Retype the material word for word, starting with the line that contains "genus: Conocephalus" and going on through the last line of the material.

* **DATA FOR THE TASK**
------------------------

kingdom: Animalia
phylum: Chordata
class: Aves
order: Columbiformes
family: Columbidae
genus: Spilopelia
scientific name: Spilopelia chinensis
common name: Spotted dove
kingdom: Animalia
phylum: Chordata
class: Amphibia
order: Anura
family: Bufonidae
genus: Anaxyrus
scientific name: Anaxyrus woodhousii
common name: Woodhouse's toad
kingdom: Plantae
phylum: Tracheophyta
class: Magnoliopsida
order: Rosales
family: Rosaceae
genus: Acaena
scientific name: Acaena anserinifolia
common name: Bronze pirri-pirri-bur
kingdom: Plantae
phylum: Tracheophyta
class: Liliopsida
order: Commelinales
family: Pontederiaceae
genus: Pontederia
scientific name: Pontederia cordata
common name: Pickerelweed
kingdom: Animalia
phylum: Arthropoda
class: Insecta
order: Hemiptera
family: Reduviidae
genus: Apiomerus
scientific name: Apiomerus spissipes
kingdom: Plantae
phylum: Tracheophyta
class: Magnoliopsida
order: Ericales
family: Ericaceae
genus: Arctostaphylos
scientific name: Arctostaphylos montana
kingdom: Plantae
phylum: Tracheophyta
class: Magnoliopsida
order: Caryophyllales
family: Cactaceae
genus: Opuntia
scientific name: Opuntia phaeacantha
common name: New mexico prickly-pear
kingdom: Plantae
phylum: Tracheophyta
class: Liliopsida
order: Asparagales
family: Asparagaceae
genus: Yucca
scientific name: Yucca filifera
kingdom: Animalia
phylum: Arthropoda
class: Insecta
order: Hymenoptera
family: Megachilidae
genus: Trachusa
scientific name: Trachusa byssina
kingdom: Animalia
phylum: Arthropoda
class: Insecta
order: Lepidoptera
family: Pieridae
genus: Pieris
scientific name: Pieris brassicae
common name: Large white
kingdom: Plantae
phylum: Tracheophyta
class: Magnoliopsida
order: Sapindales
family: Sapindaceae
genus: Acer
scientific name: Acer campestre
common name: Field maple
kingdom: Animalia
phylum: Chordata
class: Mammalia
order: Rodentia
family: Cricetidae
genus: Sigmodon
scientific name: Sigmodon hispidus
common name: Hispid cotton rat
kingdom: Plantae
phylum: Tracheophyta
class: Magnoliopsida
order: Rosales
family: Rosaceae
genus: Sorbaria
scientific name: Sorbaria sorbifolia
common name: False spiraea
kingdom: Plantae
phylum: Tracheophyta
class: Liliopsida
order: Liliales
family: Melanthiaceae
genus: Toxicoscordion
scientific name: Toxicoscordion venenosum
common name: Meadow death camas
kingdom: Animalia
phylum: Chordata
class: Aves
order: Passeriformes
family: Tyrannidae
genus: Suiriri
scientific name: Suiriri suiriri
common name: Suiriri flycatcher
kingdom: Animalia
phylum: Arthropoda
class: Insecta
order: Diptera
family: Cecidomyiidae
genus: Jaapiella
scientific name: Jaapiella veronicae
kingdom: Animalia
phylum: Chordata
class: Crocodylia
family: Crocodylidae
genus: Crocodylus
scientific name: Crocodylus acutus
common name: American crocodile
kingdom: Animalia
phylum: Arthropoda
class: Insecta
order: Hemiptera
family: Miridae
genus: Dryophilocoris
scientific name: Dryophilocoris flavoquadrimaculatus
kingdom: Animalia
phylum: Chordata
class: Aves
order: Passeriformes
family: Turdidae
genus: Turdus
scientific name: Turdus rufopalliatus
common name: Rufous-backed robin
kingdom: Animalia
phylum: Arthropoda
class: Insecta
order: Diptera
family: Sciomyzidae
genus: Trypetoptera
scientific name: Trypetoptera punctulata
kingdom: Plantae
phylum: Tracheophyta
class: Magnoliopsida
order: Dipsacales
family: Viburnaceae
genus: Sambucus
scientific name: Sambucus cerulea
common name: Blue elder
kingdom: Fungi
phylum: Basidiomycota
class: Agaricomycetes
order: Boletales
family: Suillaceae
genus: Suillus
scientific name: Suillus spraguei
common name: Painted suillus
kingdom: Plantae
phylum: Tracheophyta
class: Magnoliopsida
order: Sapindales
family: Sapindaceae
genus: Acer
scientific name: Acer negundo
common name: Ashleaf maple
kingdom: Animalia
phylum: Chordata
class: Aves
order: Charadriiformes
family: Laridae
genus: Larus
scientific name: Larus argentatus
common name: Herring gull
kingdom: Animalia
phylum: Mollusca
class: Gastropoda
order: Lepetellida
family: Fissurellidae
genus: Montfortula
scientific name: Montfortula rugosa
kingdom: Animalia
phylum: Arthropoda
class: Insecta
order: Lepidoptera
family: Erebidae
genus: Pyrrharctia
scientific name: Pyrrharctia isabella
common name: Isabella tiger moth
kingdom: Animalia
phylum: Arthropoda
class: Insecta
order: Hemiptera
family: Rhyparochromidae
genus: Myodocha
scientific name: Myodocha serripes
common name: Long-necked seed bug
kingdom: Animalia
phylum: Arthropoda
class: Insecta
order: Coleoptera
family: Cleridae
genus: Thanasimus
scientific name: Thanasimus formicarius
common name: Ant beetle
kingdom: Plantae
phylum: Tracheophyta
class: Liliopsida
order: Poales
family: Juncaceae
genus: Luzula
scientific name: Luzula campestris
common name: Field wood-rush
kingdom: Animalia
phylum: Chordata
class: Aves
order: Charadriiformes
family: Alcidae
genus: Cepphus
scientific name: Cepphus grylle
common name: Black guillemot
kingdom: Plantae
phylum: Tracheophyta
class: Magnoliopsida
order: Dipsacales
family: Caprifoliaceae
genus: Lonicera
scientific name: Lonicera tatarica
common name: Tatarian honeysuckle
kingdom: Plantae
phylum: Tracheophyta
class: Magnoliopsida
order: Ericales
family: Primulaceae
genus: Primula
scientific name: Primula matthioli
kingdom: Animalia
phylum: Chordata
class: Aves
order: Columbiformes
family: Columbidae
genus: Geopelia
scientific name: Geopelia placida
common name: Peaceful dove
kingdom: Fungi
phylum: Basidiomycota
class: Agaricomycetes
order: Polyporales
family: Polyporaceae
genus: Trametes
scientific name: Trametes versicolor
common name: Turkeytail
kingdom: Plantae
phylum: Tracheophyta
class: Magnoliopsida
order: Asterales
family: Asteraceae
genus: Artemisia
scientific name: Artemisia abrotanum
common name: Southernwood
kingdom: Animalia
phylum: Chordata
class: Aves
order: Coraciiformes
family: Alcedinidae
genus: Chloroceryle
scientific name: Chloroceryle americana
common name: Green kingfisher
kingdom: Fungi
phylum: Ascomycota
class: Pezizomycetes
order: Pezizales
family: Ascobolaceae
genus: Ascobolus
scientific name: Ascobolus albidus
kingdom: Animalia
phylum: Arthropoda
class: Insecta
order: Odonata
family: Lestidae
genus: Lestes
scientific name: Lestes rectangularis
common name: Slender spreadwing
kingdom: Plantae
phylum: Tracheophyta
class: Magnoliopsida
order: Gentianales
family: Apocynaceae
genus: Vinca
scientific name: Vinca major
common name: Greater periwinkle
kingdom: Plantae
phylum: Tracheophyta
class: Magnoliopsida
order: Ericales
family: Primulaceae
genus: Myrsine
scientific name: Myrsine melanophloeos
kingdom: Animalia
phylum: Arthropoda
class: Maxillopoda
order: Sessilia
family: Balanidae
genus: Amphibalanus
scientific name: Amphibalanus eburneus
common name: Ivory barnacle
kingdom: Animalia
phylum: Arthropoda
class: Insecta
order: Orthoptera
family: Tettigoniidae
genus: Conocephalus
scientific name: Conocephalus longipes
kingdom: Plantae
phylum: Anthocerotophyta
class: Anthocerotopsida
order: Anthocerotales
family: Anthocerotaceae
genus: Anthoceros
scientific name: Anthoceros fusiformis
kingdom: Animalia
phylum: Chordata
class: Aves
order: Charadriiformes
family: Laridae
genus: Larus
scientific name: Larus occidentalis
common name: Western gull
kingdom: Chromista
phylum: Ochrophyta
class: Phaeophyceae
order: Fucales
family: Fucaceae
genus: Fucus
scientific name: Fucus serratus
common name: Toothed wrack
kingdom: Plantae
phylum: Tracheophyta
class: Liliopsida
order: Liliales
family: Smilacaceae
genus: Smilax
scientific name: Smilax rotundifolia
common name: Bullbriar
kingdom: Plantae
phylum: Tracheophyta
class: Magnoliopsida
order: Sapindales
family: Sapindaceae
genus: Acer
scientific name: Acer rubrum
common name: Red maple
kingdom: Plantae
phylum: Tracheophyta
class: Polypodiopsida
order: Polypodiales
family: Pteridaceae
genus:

------------------------

* **TASK RESULT**
genus: Conocephalus
scientific name: Conocephalus longipes
kingdom: Plantae
phylum: Anthocerotophyta
class: Anthocerotopsida
order: Anthocerotales
family: Anthocerotaceae
genus: Anthoceros
scientific name: Anthoceros fusiformis
kingdom: Animalia
phylum: Chordata
class: Aves
order: Charadriiformes
family: Laridae
genus: Larus
scientific name: Larus occidentalis
common name: Western gull
kingdom: Chromista
phylum: Ochrophyta
class: Phaeophyceae
order: Fucales
family: Fucaceae
genus: Fucus
scientific name: Fucus serratus
common name: Toothed wrack
kingdom: Plantae
phylum: Tracheophyta
class: Liliopsida
order: Liliales
family: Smilacaceae
genus: Smilax
scientific name: Smilax rotundifolia
common name: Bullbriar
kingdom: Plantae
phylum: Tracheophyta
class: Magnoliopsida
order: Sapindales
family: Sapindaceae
genus: Acer
scientific name: Acer rubrum
common name: Red maple
kingdom: Plantae
phylum: Tracheophyta
class: Polypodiopsida
order: Polypodiales
family: Pteridaceae
genus:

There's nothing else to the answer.